Segment Start: SUPPLIED TEXT

Accordingly, the amount of ions implanted into the partial
isolation insulator 8 above the well 18 can be minimized and
therefore the amount of ions penetrating into the well 18 can be
minimized. Furthermore, ions do not penetrate into the body
potential fixing region 22 because it is covered with the resist
mask 36.
[0064] Then, p-type ions are implanted to form a pocket (not shown)
surrounding the bottom of the extension. As with the case of the
extension implantation, the gate electrode 14, the dummy gate
electrode 16, and the resist mast 36 function as a mask during in
this implantation. The resist mask 36 is removed after the ion
implantation for forming the pocket.
[0065] Then, ions are implanted into the body potential fixing
region 22 (step S34). Before the ion implantation, a resist mask 38
is formed to cover the area where the nMOS transistor is to be
formed, as shown in FIGS. 9A and 9B. Then, p-type ions are
implanted into the body potential fixing region 22 using the resist
mask 38 as a mask. If a PMOS transistor is to be formed in a
location not shown, an extension similar to that of the nMOS is
formed on both sides of the gate electrode of the pMOS transistor.

Segment End: SUPPLIED TEXT
Segment Start: SUPPLIED RECORDS

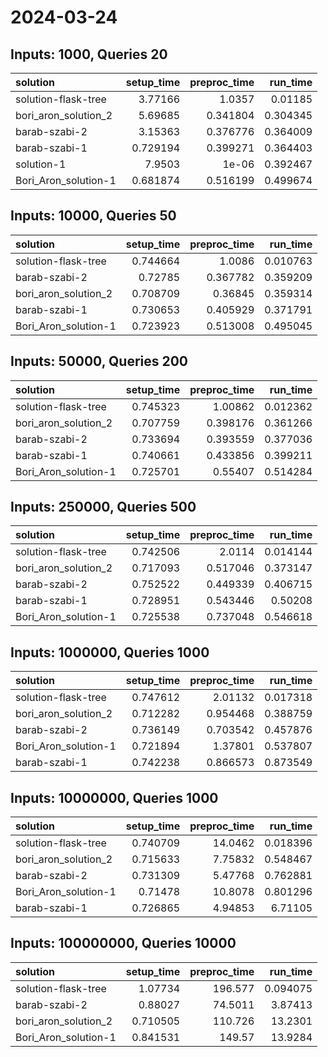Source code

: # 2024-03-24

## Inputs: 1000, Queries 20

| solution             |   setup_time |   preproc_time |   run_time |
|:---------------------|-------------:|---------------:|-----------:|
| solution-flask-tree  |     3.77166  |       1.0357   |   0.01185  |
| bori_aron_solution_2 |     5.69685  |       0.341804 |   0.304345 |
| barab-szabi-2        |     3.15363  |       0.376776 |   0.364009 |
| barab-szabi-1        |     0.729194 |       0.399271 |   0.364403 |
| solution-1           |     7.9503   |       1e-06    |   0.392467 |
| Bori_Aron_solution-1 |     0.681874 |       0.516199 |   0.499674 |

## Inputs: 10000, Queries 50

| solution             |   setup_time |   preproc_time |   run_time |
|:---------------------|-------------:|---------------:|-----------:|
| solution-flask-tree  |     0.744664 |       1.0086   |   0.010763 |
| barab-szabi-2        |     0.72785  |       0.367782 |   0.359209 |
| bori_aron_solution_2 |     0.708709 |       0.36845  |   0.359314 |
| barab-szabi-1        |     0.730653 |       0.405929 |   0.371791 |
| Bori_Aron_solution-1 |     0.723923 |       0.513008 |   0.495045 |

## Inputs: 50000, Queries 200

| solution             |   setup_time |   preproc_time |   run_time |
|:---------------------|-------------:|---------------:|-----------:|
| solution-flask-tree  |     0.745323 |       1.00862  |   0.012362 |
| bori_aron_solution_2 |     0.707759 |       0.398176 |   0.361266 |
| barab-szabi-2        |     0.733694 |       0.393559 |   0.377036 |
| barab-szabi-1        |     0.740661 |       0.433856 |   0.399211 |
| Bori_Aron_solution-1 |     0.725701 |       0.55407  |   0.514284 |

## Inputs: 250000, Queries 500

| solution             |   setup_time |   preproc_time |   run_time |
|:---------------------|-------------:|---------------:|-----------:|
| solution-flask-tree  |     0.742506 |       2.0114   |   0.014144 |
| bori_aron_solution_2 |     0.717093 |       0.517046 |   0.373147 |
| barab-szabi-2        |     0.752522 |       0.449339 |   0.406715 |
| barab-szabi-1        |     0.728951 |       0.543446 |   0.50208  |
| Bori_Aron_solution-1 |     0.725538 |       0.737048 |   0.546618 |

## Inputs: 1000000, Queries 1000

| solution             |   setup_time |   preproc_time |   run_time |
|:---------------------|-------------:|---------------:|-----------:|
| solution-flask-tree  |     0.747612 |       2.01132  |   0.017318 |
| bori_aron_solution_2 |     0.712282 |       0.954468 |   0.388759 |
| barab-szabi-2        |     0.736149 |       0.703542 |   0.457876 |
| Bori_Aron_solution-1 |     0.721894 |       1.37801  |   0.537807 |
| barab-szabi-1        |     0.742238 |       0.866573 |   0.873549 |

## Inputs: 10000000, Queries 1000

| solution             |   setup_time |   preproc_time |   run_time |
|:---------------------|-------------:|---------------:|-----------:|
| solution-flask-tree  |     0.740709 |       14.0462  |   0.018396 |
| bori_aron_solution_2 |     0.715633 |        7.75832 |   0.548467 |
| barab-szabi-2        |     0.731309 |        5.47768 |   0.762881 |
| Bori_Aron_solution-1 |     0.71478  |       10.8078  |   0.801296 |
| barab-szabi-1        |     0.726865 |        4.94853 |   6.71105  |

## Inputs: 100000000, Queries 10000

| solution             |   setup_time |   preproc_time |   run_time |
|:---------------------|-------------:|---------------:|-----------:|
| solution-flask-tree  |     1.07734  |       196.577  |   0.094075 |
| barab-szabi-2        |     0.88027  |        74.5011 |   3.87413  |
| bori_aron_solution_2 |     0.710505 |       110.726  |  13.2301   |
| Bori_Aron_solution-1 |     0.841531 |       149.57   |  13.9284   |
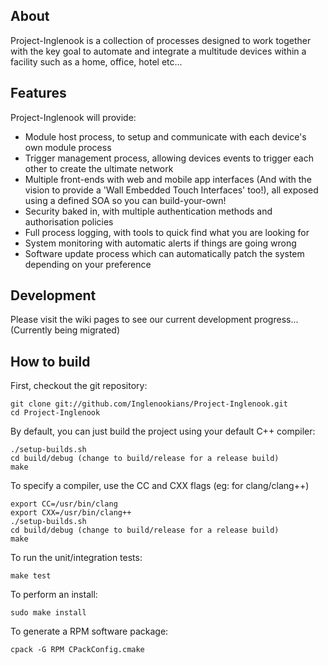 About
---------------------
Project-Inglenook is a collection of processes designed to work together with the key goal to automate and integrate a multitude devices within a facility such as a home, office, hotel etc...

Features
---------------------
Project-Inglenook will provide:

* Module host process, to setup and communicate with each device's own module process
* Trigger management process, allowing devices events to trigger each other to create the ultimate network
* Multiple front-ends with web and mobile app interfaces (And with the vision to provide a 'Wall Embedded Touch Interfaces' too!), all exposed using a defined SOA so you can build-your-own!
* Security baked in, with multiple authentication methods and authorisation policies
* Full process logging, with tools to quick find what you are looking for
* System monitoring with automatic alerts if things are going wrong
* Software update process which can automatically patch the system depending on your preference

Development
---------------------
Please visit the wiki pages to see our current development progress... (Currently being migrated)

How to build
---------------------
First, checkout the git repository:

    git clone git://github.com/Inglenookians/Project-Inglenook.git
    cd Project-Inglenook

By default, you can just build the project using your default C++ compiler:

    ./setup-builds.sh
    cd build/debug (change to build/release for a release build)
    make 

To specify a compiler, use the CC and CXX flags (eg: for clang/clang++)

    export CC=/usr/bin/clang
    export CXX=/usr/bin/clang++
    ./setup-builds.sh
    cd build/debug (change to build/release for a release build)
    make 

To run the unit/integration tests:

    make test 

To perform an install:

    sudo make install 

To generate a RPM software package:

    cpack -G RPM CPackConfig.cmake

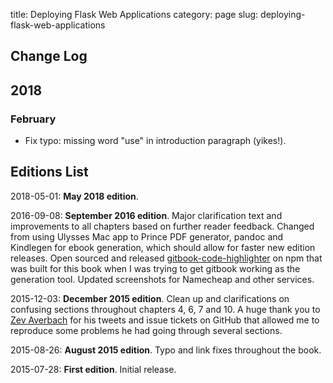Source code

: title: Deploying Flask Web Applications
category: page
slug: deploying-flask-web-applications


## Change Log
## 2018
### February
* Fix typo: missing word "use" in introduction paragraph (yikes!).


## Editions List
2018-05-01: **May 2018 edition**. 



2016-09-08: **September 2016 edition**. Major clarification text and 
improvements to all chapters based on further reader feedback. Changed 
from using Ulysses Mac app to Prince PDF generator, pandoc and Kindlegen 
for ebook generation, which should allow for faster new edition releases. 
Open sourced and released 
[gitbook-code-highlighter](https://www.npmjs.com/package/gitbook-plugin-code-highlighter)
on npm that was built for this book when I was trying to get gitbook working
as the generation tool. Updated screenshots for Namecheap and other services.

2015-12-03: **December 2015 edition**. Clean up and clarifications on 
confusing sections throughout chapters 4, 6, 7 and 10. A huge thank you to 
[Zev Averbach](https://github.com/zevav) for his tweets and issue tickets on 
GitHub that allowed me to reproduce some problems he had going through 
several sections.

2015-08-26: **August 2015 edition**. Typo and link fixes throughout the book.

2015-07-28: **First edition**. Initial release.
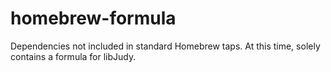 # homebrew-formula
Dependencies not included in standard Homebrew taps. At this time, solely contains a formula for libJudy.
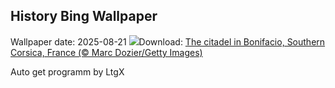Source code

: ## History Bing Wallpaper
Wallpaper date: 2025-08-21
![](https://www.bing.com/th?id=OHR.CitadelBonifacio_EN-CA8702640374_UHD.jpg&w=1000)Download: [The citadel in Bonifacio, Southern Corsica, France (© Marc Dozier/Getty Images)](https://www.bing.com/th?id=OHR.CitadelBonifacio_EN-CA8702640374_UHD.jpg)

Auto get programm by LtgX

Segment End: SUPPLIED RECORDS
Segment Start: SUPPLIED RECORDS

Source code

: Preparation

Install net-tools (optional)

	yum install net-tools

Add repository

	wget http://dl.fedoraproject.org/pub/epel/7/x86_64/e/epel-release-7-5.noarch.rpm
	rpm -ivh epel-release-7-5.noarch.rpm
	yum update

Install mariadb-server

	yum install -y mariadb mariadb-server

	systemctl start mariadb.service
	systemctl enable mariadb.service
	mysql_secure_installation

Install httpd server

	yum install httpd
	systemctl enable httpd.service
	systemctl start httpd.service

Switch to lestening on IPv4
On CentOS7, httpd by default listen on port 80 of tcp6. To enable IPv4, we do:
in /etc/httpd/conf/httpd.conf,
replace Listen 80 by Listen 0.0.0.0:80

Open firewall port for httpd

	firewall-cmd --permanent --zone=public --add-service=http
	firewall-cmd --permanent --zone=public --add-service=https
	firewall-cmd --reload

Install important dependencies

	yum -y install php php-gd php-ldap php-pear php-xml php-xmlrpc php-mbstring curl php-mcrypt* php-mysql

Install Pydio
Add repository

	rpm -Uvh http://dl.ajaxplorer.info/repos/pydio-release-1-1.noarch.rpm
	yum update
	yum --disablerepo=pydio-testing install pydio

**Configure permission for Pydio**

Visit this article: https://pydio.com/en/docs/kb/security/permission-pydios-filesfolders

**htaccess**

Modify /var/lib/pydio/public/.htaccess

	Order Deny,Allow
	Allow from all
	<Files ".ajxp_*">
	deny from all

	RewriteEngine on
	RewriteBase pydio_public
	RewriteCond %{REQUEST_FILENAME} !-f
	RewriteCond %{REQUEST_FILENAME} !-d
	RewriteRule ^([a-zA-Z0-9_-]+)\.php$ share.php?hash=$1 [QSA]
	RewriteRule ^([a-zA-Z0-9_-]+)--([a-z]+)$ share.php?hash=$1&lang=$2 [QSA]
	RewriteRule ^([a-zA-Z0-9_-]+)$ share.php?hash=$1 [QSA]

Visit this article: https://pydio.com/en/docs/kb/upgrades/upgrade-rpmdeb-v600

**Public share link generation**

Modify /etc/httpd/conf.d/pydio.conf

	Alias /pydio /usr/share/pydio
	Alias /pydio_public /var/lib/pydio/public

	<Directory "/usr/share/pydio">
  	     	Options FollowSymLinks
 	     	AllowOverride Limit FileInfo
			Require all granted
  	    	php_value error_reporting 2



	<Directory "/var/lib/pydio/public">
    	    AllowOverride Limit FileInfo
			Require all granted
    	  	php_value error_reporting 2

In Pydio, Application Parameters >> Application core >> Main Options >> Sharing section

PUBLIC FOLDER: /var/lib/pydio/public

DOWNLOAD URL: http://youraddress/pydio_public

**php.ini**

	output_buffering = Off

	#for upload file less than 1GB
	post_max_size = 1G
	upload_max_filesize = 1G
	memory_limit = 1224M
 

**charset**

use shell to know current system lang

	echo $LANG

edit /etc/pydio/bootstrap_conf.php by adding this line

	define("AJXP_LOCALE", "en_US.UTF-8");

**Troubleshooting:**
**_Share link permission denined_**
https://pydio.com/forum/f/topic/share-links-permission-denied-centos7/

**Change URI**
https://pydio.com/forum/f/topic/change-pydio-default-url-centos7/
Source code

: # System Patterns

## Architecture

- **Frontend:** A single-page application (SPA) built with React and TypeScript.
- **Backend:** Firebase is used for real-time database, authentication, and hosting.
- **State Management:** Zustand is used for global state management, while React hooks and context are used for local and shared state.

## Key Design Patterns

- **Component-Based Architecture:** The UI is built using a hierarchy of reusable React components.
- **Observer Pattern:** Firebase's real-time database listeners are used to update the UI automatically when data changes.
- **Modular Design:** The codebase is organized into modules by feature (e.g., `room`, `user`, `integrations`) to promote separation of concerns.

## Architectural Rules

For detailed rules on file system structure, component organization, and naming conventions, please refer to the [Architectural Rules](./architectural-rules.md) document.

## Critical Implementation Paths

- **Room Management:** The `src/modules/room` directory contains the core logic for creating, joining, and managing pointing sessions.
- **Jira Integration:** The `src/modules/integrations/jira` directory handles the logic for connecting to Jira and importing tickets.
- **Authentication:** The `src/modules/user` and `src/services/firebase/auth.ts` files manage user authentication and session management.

Segment End: SUPPLIED RECORDS
Segment Start: SUPPLIED RECORDS

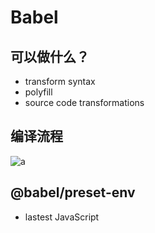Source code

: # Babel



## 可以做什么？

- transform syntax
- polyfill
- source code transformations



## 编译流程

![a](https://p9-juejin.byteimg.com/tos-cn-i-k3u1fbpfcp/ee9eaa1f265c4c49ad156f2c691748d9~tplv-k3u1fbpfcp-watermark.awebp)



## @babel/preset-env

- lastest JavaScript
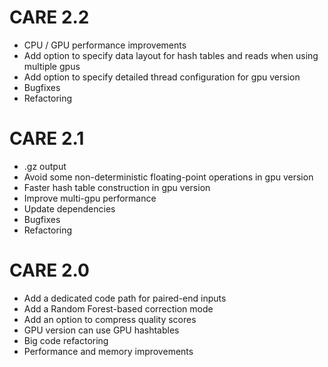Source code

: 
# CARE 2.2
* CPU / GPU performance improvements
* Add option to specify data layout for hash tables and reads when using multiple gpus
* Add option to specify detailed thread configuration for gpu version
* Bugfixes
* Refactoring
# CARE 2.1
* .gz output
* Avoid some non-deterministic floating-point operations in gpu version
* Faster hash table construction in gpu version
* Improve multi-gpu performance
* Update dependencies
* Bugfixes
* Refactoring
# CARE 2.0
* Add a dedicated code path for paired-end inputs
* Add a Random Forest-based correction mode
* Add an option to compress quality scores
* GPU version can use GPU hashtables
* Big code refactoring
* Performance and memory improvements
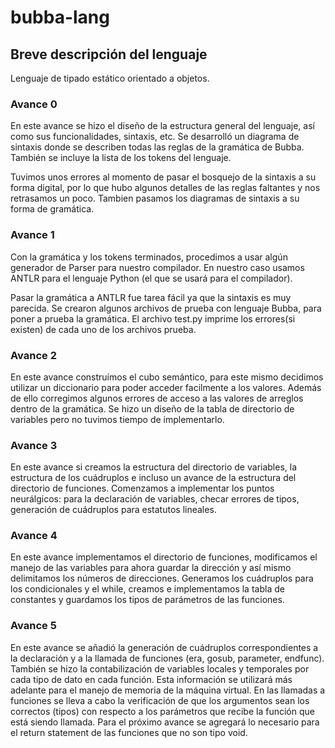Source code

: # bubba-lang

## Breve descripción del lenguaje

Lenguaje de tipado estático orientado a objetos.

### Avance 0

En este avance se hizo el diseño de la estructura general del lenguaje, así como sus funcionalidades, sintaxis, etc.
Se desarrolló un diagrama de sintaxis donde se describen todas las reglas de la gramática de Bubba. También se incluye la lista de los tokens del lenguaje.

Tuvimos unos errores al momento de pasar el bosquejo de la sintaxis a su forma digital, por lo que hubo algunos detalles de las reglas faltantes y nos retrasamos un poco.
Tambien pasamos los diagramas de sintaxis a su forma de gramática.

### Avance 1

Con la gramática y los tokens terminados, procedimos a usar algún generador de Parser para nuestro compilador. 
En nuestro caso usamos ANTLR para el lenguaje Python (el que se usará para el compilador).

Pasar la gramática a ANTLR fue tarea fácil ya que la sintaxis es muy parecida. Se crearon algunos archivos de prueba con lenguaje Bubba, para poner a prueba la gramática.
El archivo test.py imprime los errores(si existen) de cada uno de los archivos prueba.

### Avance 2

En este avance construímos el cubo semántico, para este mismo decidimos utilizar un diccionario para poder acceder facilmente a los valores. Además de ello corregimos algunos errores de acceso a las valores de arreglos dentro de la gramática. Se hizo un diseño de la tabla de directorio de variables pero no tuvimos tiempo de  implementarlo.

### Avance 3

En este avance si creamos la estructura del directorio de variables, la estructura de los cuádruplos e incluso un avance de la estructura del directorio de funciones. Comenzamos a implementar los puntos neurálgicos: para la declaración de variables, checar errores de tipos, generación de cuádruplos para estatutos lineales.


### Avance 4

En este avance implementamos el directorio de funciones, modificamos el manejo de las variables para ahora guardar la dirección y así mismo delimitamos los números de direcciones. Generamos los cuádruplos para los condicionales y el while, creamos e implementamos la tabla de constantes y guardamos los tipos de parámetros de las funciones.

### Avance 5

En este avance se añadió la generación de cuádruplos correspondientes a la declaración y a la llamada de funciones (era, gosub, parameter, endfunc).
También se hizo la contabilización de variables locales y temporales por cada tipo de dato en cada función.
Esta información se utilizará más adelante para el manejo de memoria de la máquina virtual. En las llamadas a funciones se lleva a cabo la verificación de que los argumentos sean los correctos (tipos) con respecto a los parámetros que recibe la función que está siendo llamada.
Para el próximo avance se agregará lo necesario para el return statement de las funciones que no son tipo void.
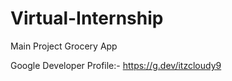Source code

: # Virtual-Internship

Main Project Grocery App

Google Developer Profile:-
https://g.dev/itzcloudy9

Segment End: SUPPLIED RECORDS

# THE TASK
Reproduce the ion implantation passage word for word, from start to finish.

# ANSWER BOX
Accordingly, the amount of ions implanted into the partial
isolation insulator 8 above the well 18 can be minimized and
therefore the amount of ions penetrating into the well 18 can be
minimized. Furthermore, ions do not penetrate into the body
potential fixing region 22 because it is covered with the resist
mask 36.
[0064] Then, p-type ions are implanted to form a pocket (not shown)
surrounding the bottom of the extension. As with the case of the
extension implantation, the gate electrode 14, the dummy gate
electrode 16, and the resist mast 36 function as a mask during in
this implantation. The resist mask 36 is removed after the ion
implantation for forming the pocket.
[0065] Then, ions are implanted into the body potential fixing
region 22 (step S34). Before the ion implantation, a resist mask 38
is formed to cover the area where the nMOS transistor is to be
formed, as shown in FIGS. 9A and 9B. Then, p-type ions are
implanted into the body potential fixing region 22 using the resist
mask 38 as a mask. If a PMOS transistor is to be formed in a
location not shown, an extension similar to that of the nMOS is
formed on both sides of the gate electrode of the pMOS transistor.